▸ **Recorded data**:
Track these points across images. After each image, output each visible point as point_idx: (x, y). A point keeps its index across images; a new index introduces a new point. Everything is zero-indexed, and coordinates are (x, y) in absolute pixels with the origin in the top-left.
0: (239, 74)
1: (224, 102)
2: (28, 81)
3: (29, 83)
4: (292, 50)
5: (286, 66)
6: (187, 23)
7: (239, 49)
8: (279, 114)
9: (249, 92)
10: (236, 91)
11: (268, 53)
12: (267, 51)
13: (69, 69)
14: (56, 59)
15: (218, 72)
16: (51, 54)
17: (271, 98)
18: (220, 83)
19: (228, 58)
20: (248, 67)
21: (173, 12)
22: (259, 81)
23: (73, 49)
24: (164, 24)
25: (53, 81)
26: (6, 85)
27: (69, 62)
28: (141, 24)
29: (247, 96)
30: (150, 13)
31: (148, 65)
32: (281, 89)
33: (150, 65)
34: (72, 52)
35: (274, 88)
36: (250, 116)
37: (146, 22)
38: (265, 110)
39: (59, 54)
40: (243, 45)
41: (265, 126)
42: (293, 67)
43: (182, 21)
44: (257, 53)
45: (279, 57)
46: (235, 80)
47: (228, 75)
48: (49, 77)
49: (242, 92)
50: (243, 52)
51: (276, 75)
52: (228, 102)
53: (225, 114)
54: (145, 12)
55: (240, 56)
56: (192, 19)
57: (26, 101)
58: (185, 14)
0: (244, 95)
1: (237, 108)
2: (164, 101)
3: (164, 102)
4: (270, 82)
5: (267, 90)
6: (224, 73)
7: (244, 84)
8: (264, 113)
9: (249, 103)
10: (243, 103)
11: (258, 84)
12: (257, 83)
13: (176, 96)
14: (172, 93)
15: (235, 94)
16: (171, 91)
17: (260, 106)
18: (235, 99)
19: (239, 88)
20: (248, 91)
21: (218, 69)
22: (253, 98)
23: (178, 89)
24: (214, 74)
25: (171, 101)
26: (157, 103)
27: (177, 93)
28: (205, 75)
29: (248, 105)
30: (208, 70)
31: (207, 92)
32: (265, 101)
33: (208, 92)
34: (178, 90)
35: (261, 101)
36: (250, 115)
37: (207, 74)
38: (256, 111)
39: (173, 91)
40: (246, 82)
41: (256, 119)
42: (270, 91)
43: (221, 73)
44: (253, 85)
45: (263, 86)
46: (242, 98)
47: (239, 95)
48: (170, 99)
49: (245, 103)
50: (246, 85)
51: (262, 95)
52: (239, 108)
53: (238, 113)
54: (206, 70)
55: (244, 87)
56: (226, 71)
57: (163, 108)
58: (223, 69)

▸ **Task statement**: Write out the rows word for word, starting with the first row and going on through the row containing "18: (220, 83)", both included.

▸ **The completed task**:
Track these points across images. After each image, output each visible point as point_idx: (x, y). A point keeps its index across images; a new index introduces a new point. Everything is zero-indexed, and coordinates are (x, y) in absolute pixels with the origin in the top-left.
0: (239, 74)
1: (224, 102)
2: (28, 81)
3: (29, 83)
4: (292, 50)
5: (286, 66)
6: (187, 23)
7: (239, 49)
8: (279, 114)
9: (249, 92)
10: (236, 91)
11: (268, 53)
12: (267, 51)
13: (69, 69)
14: (56, 59)
15: (218, 72)
16: (51, 54)
17: (271, 98)
18: (220, 83)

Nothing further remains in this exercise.